Pharmacy groups warn of operational and safety impacts
Quebec pharmacy associations have urged provincial leaders to reconsider, arguing the technology had already produced measurable gains in participating sites. Association leaders pointed to pilot deployments with major banners where pharmacies reported more than half of patient prescriptions routed through the electronic channel, and warned that reverting to fax will reintroduce time sinks and transcription risks.
The sector emphasized the scale of the task: community pharmacies across the province handle roughly 320 million prescriptions a year.
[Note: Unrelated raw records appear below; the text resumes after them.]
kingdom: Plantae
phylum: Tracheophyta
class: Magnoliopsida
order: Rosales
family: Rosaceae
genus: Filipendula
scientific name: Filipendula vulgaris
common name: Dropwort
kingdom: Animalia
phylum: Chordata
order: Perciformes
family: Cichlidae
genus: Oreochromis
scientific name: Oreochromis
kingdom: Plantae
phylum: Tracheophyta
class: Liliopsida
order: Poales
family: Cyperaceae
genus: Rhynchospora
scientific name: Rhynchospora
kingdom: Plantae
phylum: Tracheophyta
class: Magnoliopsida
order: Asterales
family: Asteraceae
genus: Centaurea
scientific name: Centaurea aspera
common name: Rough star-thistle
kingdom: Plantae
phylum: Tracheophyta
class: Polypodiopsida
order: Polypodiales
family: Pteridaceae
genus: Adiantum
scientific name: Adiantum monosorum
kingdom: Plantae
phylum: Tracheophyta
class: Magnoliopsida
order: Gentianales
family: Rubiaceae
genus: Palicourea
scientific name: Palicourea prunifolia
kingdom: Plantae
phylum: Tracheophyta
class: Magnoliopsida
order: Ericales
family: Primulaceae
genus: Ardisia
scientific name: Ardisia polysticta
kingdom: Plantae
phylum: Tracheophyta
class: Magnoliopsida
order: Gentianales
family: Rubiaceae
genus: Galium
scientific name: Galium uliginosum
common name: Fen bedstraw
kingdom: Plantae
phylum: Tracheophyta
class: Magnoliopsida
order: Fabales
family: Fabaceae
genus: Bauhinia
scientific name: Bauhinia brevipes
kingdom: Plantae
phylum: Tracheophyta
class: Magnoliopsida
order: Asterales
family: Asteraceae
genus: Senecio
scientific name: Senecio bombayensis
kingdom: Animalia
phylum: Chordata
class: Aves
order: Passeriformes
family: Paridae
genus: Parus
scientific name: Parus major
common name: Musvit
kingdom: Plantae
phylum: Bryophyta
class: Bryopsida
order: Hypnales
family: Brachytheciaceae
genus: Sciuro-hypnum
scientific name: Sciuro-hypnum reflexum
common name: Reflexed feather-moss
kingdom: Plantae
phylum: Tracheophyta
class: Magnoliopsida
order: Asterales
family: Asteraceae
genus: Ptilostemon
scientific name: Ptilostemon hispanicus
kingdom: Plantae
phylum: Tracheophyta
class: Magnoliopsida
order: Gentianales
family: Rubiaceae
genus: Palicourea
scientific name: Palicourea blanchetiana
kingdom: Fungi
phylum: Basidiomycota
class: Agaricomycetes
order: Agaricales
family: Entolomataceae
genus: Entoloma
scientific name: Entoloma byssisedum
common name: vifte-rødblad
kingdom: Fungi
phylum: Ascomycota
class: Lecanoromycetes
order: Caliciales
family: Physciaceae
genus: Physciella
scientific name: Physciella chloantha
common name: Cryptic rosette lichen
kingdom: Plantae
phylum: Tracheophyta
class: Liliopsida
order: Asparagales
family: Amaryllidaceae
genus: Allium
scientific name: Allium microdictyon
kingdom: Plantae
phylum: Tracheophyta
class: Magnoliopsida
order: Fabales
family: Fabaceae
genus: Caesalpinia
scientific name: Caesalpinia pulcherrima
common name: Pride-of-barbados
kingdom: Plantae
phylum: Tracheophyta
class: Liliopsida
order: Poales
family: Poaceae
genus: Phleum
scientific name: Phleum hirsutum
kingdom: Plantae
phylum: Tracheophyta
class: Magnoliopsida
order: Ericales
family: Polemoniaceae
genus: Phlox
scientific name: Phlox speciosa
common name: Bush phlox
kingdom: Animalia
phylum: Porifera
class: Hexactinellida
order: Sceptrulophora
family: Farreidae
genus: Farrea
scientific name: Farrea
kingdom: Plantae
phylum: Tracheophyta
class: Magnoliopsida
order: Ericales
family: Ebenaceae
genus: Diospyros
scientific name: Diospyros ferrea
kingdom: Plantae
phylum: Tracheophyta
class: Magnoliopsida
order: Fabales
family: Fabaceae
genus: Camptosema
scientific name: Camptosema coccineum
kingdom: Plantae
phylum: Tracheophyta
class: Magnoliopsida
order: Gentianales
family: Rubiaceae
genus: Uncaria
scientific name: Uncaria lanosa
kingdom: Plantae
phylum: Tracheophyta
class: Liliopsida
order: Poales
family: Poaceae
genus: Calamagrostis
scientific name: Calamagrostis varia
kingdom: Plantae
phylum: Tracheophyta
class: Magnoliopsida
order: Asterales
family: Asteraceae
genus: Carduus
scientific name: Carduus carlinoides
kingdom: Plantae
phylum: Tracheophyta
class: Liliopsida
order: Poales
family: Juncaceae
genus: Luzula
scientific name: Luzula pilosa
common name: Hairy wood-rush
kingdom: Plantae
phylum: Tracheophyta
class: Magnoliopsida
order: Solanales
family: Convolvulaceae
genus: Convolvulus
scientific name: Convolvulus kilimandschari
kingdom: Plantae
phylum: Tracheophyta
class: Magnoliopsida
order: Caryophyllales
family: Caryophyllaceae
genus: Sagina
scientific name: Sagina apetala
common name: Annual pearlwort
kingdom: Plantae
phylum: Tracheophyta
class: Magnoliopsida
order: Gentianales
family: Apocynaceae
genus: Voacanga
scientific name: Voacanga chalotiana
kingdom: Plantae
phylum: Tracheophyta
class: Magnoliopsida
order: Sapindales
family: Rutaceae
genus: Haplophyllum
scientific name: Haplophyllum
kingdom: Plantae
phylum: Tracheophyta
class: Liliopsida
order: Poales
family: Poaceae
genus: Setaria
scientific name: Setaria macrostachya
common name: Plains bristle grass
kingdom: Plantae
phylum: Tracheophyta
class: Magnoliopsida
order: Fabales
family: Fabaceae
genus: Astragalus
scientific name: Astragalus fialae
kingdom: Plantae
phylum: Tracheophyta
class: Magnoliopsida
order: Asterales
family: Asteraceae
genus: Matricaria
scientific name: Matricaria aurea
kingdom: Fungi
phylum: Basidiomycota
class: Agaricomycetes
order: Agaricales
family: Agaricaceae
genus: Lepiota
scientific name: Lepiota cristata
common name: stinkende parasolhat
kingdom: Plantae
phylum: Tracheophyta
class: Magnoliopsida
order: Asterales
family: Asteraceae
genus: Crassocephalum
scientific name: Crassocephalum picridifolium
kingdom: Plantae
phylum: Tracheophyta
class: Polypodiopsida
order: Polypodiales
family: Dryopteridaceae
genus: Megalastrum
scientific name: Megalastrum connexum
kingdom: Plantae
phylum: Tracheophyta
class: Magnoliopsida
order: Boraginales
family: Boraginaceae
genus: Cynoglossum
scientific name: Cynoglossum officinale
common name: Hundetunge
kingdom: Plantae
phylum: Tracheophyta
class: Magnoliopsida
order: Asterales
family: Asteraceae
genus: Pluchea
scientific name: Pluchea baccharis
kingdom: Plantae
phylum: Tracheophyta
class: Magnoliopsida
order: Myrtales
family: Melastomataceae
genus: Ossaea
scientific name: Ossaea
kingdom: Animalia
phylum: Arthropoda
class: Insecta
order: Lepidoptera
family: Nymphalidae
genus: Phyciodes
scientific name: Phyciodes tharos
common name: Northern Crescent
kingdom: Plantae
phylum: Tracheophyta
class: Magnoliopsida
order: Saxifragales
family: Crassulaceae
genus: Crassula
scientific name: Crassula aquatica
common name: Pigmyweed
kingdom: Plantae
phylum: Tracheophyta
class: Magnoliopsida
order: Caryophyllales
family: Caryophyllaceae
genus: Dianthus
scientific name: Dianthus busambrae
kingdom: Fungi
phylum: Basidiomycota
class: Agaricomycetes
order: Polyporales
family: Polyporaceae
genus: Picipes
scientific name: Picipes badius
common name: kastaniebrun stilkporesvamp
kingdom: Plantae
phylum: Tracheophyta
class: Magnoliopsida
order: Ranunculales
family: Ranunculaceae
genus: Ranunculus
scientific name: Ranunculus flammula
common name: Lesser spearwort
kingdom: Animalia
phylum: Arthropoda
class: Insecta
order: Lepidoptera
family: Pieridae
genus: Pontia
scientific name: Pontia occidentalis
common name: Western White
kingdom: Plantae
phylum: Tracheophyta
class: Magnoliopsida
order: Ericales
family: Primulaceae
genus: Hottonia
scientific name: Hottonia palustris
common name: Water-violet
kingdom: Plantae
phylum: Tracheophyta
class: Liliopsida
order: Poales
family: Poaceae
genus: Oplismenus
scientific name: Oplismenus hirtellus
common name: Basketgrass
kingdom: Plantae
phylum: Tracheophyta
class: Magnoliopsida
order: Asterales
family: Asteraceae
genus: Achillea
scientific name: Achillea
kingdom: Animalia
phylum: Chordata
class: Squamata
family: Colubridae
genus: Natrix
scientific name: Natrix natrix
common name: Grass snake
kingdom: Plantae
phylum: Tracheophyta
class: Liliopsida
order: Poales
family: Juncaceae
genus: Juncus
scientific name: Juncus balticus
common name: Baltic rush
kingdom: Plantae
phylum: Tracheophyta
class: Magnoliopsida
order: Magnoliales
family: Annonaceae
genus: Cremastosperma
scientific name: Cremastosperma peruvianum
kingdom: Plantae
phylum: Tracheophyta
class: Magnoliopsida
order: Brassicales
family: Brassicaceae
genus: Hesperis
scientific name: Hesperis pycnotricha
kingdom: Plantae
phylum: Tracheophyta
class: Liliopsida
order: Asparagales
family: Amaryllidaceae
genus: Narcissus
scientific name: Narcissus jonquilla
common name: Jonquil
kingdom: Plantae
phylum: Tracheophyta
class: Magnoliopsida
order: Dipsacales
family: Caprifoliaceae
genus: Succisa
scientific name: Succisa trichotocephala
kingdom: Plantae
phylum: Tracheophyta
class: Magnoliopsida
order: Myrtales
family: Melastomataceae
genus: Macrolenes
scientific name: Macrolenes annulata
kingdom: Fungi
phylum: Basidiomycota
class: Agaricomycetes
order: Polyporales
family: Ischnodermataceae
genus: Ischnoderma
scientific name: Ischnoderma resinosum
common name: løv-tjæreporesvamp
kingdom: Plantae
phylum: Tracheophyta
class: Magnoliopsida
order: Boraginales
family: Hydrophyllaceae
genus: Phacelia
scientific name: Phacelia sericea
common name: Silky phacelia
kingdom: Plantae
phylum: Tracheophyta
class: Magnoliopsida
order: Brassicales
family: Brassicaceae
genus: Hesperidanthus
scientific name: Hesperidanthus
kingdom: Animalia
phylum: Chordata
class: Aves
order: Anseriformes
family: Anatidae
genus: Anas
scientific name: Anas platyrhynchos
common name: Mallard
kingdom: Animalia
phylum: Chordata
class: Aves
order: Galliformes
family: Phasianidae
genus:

Industry representatives said a rollback risks undermining investments in staff time and training and could compromise the continuity of digital transformation efforts in the health network.
Québec government says it is seeking solutions
The Ministry of Health and Social Services responded in mid‑May that it is working with Santé Québec to “identify solutions to avoid any service disruption and to enable the continuation of electronic prescribing evolution in Quebec.” A ministry spokesperson said the work was ongoing but declined to provide further detail, reflecting unresolved negotiations about funding and operational responsibility.
The deactivation plan is dated April 8, and pharmacy and professional groups say they raised alarms by letter in February to the health minister and Santé Québec leadership. Provincial political leaders had earlier highlighted efforts to move away from fax dependency through other digital initiatives, underscoring the contrast between rhetorical commitments and the immediate impact of the scheduled shutdown.
Stakeholders say both technical and financial questions remain unresolved as the May 29 deadline approaches. Pharmacy chains and prescribers are calling for a short‑term funding bridge or an alternative service to prevent the abrupt reintroduction of paper workflows that many reported had already been largely eliminated in pilot sites.
For clinicians and community pharmacists, the coming weeks will determine whether PrescripTIon Québec is paused temporarily or replaced with a sustainable, provincially funded alternative. The sector says patients stand to be affected by slower processing times and a renewed administrative burden unless officials present a clear plan before the shutdown date.